-- STATED TASK --
Copy the records below, switching "catalogue" to "catalog" and leaving everything else unchanged.

-- RECORD LIST --

-*-*-

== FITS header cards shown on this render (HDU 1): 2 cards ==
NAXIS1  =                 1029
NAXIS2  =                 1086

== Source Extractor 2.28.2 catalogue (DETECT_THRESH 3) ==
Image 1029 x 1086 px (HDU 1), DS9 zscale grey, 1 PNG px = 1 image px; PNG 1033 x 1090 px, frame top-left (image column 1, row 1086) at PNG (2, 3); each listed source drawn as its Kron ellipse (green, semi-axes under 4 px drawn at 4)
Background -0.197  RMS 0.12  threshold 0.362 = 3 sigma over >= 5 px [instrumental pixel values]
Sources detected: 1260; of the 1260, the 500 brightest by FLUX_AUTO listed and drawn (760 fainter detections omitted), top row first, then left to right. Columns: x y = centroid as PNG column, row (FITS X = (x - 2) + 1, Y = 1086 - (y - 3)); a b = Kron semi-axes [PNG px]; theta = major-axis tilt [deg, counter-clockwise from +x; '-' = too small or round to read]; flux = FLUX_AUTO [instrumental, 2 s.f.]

-*-*-

-- TASK SOLUTION --
== FITS header cards shown on this render (HDU 1): 2 cards ==
NAXIS1  =                 1029
NAXIS2  =                 1086

== Source Extractor 2.28.2 catalog (DETECT_THRESH 3) ==
Image 1029 x 1086 px (HDU 1), DS9 zscale grey, 1 PNG px = 1 image px; PNG 1033 x 1090 px, frame top-left (image column 1, row 1086) at PNG (2, 3); each listed source drawn as its Kron ellipse (green, semi-axes under 4 px drawn at 4)
Background -0.197  RMS 0.12  threshold 0.362 = 3 sigma over >= 5 px [instrumental pixel values]
Sources detected: 1260; of the 1260, the 500 brightest by FLUX_AUTO listed and drawn (760 fainter detections omitted), top row first, then left to right. Columns: x y = centroid as PNG column, row (FITS X = (x - 2) + 1, Y = 1086 - (y - 3)); a b = Kron semi-axes [PNG px]; theta = major-axis tilt [deg, counter-clockwise from +x; '-' = too small or round to read]; flux = FLUX_AUTO [instrumental, 2 s.f.]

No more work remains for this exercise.